Weaving the threads of a success story
Like the Jensen and Nicholson ad, that for the iconic Fabindia chain of stores could be, whenever you see fabric, think of us. Except, of course, that the store today stocks everything from the ubiquitous kurtas, to home accessories, to furnishings to organic food.books Updated: Nov 26, 2010 21:59 IST
Like the Jensen and Nicholson ad, that for the iconic Fabindia chain of stores could be, whenever you see fabric, think of us. Except, of course, that the store today stocks everything from the ubiquitous kurtas, to home accessories, to furnishings to organic food. In fact, so pervasive has been the influence of the store started by that visionary extraordinaire John Bissell, an idealist American, that this writer has often gone to people’s homes only to find my Fabindia kurta matching their bedcovers and sometimes, much to my chagrin, their curtains. But, it really is ‘The Fabric of our Lives’, the title of the book on the evolution of Fabindia by Radhika Singh.
The story of Fabindia is also the story of the prescience of Bissell, who saw the potential of Indian fabrics and who had a burning desire to help the neglected weavers who spun such magnificent tales of splendour on the multifarious variety of cloth that India has to offer. From being ‘wide-eyed in Wonderland’, as his friend Patwant Singh who owned a design magazine put it, John put Indian fabrics on the world map. Today, no tourist goes away from India without at least one piece of clothing or accessory from Fabindia.
Though the brand did amazingly well, it was never John’s desire to solely make profits, a vision carried on by his son William today. The book meanders through John’s discovery of India and his zealous efforts to promote the colours of India. His tender romance with Bim, who later becomes his wife, is engagingly dealt with by Radhika. It was a marriage of equals built on love and respect.
As he goes through the Byzantine Indian bureaucracy to set up more and more shops, John also recounts his experiences of a turbulent time in India’s history, namely the Emergency. Never judgmental, nevertheless he’s disturbed by the turn of events.

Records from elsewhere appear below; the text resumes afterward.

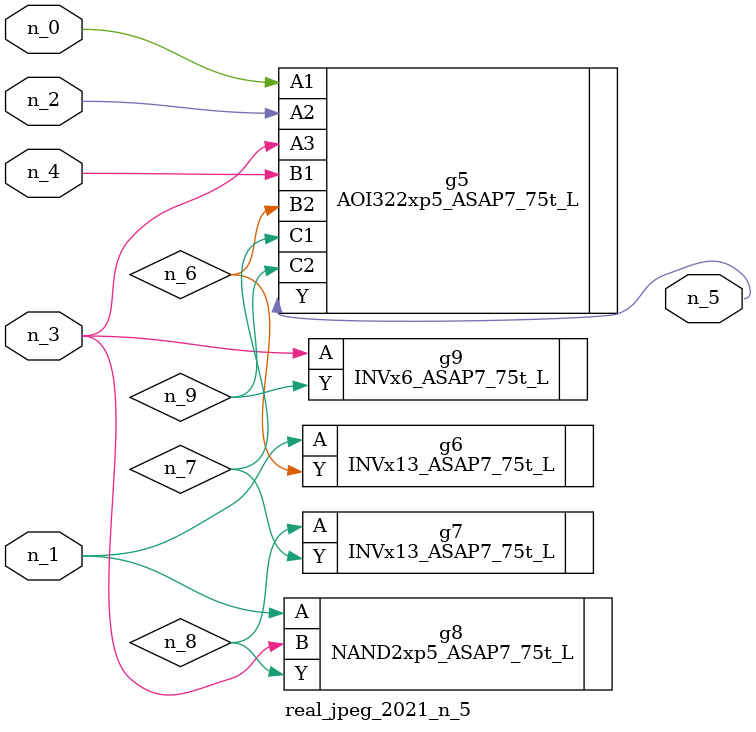
<source format=v>
module real_jpeg_2021_n_5 (n_4, n_0, n_1, n_2, n_3, n_5);

input n_4;
input n_0;
input n_1;
input n_2;
input n_3;

output n_5;

wire n_8;
wire n_6;
wire n_7;
wire n_9;

AOI322xp5_ASAP7_75t_L g5 ( 
.A1(n_0),
.A2(n_2),
.A3(n_3),
.B1(n_4),
.B2(n_6),
.C1(n_7),
.C2(n_9),
.Y(n_5)
);

INVx13_ASAP7_75t_L g6 ( 
.A(n_1),
.Y(n_6)
);

NAND2xp5_ASAP7_75t_L g8 ( 
.A(n_1),
.B(n_3),
.Y(n_8)
);

INVx6_ASAP7_75t_L g9 ( 
.A(n_3),
.Y(n_9)
);

INVx13_ASAP7_75t_L g7 ( 
.A(n_8),
.Y(n_7)
);


endmodule
</source>
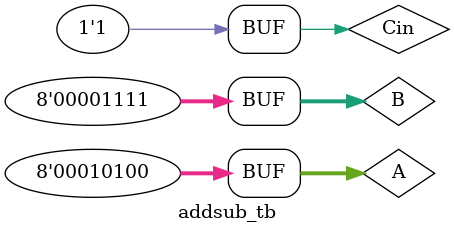
<source format=v>
module addsub_tb;
reg [7:0] A, B;
reg Cin;
wire [7:0] S;
wire Z,C,O;

addsub_beh uut(A, B, Cin, S,Z, C, O);

initial 
begin
A=8'b10010100;
B=8'b11001011;
Cin=1;
#100;
A=8'b00010100;
B=8'b10001011;
Cin=0;
#100;
A=8'b10010100;
B=8'b10010100;
Cin=0;
#100;
A=8'b00010100;
B=8'b11111011;
Cin=1;
#100;
A=8'b00010100;
B=8'b00001111;
Cin=1;
#100;

end
endmodule


</source>
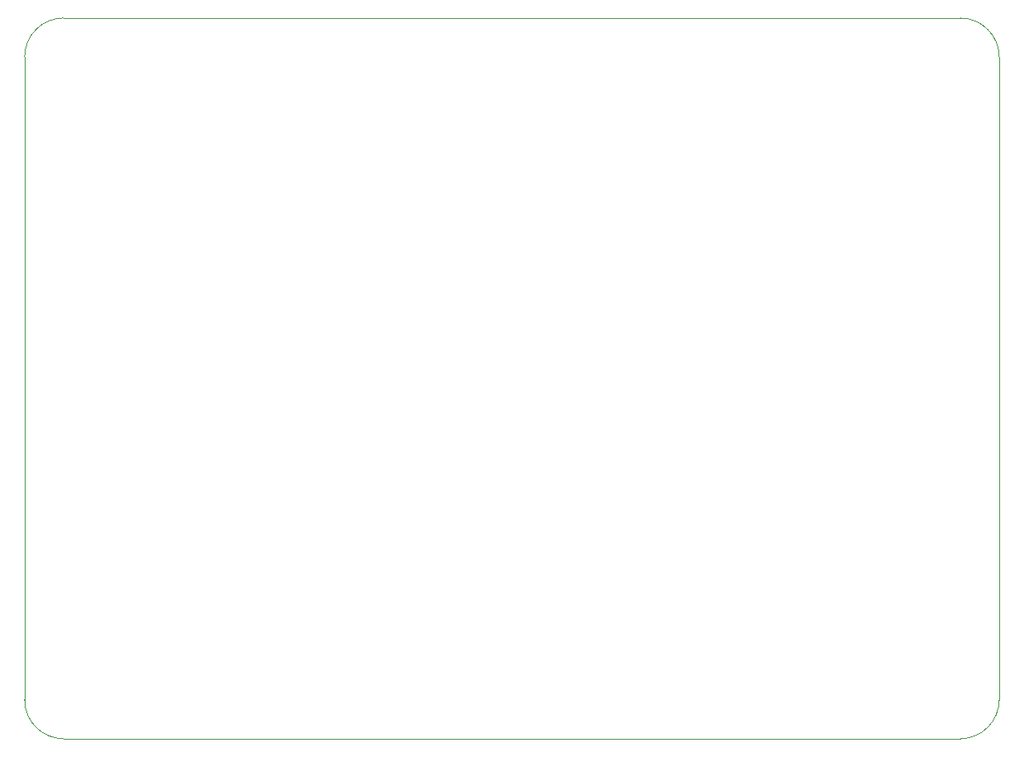
<source format=gbr>
%TF.GenerationSoftware,KiCad,Pcbnew,(5.1.12)-1*%
%TF.CreationDate,2022-03-31T16:19:30+09:00*%
%TF.ProjectId,NHK2022_Power_Supply,4e484b32-3032-4325-9f50-6f7765725f53,rev?*%
%TF.SameCoordinates,PX42c1d80PY8583b00*%
%TF.FileFunction,Profile,NP*%
%FSLAX46Y46*%
G04 Gerber Fmt 4.6, Leading zero omitted, Abs format (unit mm)*
G04 Created by KiCad (PCBNEW (5.1.12)-1) date 2022-03-31 16:19:30*
%MOMM*%
%LPD*%
G01*
G04 APERTURE LIST*
%TA.AperFunction,Profile*%
%ADD10C,0.050000*%
%TD*%
G04 APERTURE END LIST*
D10*
X70000000Y-70000000D02*
X70000000Y-134000000D01*
X170000000Y-70000000D02*
X170000000Y-136000000D01*
X74000000Y-66000000D02*
X166000000Y-66000000D01*
X74000000Y-140000000D02*
X166000000Y-140000000D01*
X70000000Y-134000000D02*
X70000000Y-136000000D01*
X166000000Y-66000000D02*
G75*
G02*
X170000000Y-70000000I0J-4000000D01*
G01*
X70000000Y-70000000D02*
G75*
G02*
X74000000Y-66000000I4000000J0D01*
G01*
X170000000Y-136000000D02*
G75*
G02*
X166000000Y-140000000I-4000000J0D01*
G01*
X74000000Y-140000000D02*
G75*
G02*
X70000000Y-136000000I0J4000000D01*
G01*
M02*

</source>
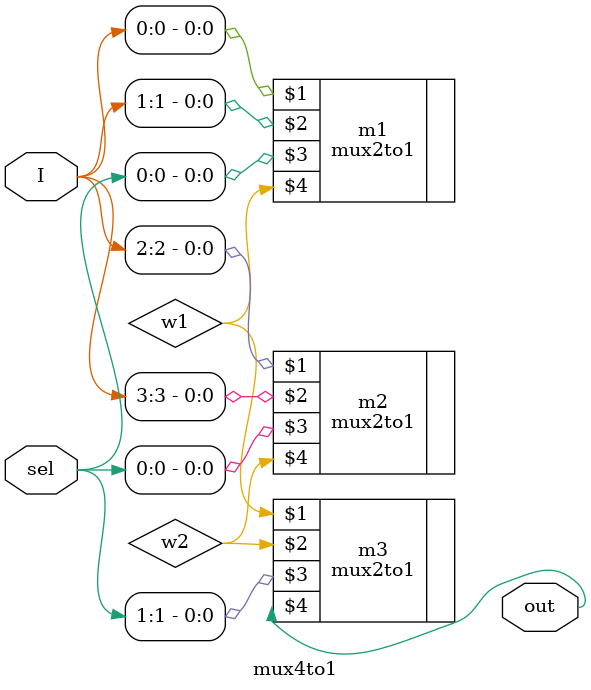
<source format=v>

`timescale 1ps/1ps

`include "mux2to1.v"

module mux4to1 (
    input [3:0]I,
    input [1:0]sel,
    output out
);
    wire w1,w2;

    mux2to1 m1 (I[0],I[1],sel[0],w1);
    mux2to1 m2 (I[2],I[3],sel[0],w2);

    mux2to1 m3 (w1,w2,sel[1],out);

endmodule






// s1 s0 | I
// 0 0    i0
// 0 1    i1


// 1 0    i2
// 1 1    i3 
</source>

It was John who was able to foresee the potential of fabrics like ikat, something that proved a bestseller. Though immensely successful, Bissell never gave his children any sense of entitlement. As his daughter Monsoon says, “Everything in life is not a right, it is a privilege.” The brand never has, and with William at the helm, never will stray far from its artisanal roots, the unique selling point of the business. It was William who added the furniture line and the organic food products. With its loyal client base, the success of the add-ons was a given. However, William left nothing to chance, tackling each new product with the zeal of a Michelin-star chef creating a new dish.
In its 50th year, it is a tribute to its founder John Bissell that a Fabindia share bought in 1977 for R5,000 is worth R1.6 crore today. From three people at its inception, there are 850 employees today. A grand story if there ever was one.
Radhika does a fine job of painstaking research. But such a colourful story about colourful personalities is diminished by the rather dry and factual narration. If the book errs, it’s on the side of caution by including far more detail than we need to know. But for those of us who have grown from small sizes to extra large ones in Fabindia clothes and whose homes were able to take on a faintly sophisticated hue on unsophisticated budgets, we are forever in the debt of Fabindia and its incredible founder John Bissell.